But for Dalrymple, there is a major disadvantage of these policies when used in countries like Tunesia:

No policy could be more dangerous, more certain ultimately to produce a social explosion, than to educate young people for many years and deny them first the opportunity to earn a living that they believe is commensurate with their education, and then the opportunity to earn a living at all. But this is the policy that many countries persist in following on both sides of the Mediterranean.

The lack of jobs after a higher education is just one problem of the obsession with education. Let’s take a look at the one particular course that Dalrymple mentions: mathematics. There are several jobs that hardly have any use for more than very basic counting, like nursing, plumbing, graphical design, truck driver, and so on. These jobs require other skills that more intellectual jobs do not: take a look at the social interaction, DIY skills, general taste and driving attitude of some bankers or ICT personnel and you get the idea. Unfortunately for those who have a skill set in any of those directions, a large part of the education of our kids has intellectual work as its main focus.

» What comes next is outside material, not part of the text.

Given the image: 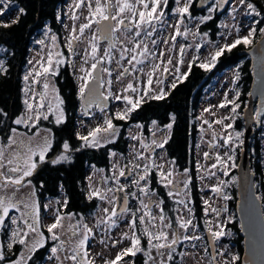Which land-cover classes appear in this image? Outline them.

Imagine what happens when you aren’t good at interpreting complex documents (like legal ones) and complex calculations. First, you spend twelve years in an institute that, at every step, reminds you that you are no good. After that, when you enter the job market, you notice that things like filing your taxes or starting up a company are actually really complicated. Where can you still turn to ? Not politicians, because they’re only there to make politics more complicated as a form of job protection. Employers seem like they have reverted to their 19th century ways of increasing profit at all costs, particularly at the expense of the employees. Unions look like a legal sort of Mafia too, making demands that will rather bankrupt the employer than save jobs. Capitalists are just millionaires defending their interests and communists are dictators in disguise. In such a situation, you are nearly guaranteed to end up disappointed, frustrated and cynical.

Is it a surprise then that riots involved people who actually have a job ? I’m not surprised myself. It’s also quite obvious that groups who offer a safe identity become popular, as is shown in the rise of populist, “common sense”, and nationalist parties, particularly if they have a recognisable leader. The most common response so far is to ignore these alternative parties and to act as if it’s business as usual. The Tea Party and Belgian’s plethora of Flemish parties are typical results: parallel societies where people share ideas, instead of being able to join in the larger, society-wide discussion. Because of this exclusion, both sides end up the poorer, reverting to historically wrong statements repeated over and over, like Dalrymple in his analysis of the riots.

Avoiding responsibility

The proverbial hits the fan again. Debts are rising, interests on the debts are rising, too. Suddenly, politicians find themselves in a nasty situation: damn, we can’t pay for all of this. We need more debt in order to pay the interests. Yeah, that must be the solution. But we can’t afford more debt. Fortunately, we joined the EU. Let’s stare long and hard at the ECB and refuse to budge. They won’t allow EU wide problems, so we win ! Hurray !

This looks like a fairly new problem. The Economist has an article about the Republican-Democrat stand-off on the budget that explicitly describes it as such: the downgrade is not a problem of the budget but it’s due to the changed mentality. Nobody wants to give an inch, so the stalemate blocks all normal operations. The Republicans have no reason to blame it on the Democrats increasing debt because they happily blocked political life as well. In Belgium, we know this situation all too well. Just take a look at our 14 month old government formation: both sides block it, hoping the other will give way first.

But the problem goes much deeper than just blocking things. It’s a general lack of responsibility. In politics, openly stating the facts and wanting to do something is extremely rare. The far left and right are obviously just shouting slogans, but they get good electoral opportunities thanks to a center field that is utterly ignorant of the reality around them. Here are a few examples of how to get rid of a problem and to move it into somebody else’s backyard:

  • The green mayor of a minor city decides to tackle the city’s traffic problems. Despite the fact that the city’s importance is because of its location at a major crossroad between bigger cities, the mayor lowers the number of lanes to just one. Result ? As a pedestrian, it’s indeed easier to cross the road in the city itself. Just outside the city, monster traffic jams coming from all directions trying to get into the city or just to pass it. Problem solved for the city, moved elsewhere.
  • Belgium’s income taxes are amongst the highest in the world. Pressure groups have long pushed the government for exceptions for certain groups: stimulating industry to hire newly graduated, stimulating industry to hire those of age 50+ to keep them from retiring early, stimulating people on the road with lowly taxed company cars and lunch vouchers, and so on. Result ? An incomprehensible mess of exceptions. There are tens of thousands of people employed by government institutions to process all administration caused by all the vouchers. The real result is that the government pays much more to keep these exceptions alive than it would cost them to abolish them all and to lower taxes.

Why not just admit that your country’s debt is out of control and that you need to take measures ? Why not admit that your city’s existence is because of the traffic and to take measures to tackle pure pass-through traffic ? Why not just lower taxes ? There is only one answer: it’s easier not to, even if the consequences around you and even for yourself compound into chaos. This complacency is based on fear: politicians are afraid of the general public. In case they would announce sweeping reform, there might be a backlash. On the other hand, they’re also afraid of doing nothing so they want to make a statement. By doing something irresponsible and packaging it as an effort to stop the uncontrollable, they position themselves as heroes while dumping the problems in somebody else’s backyard. So problems get handed around and around until they become unmanageable. That’s when rating bureaus get the blame: they should not point out that politicians have not done their job and everybody would’ve been well.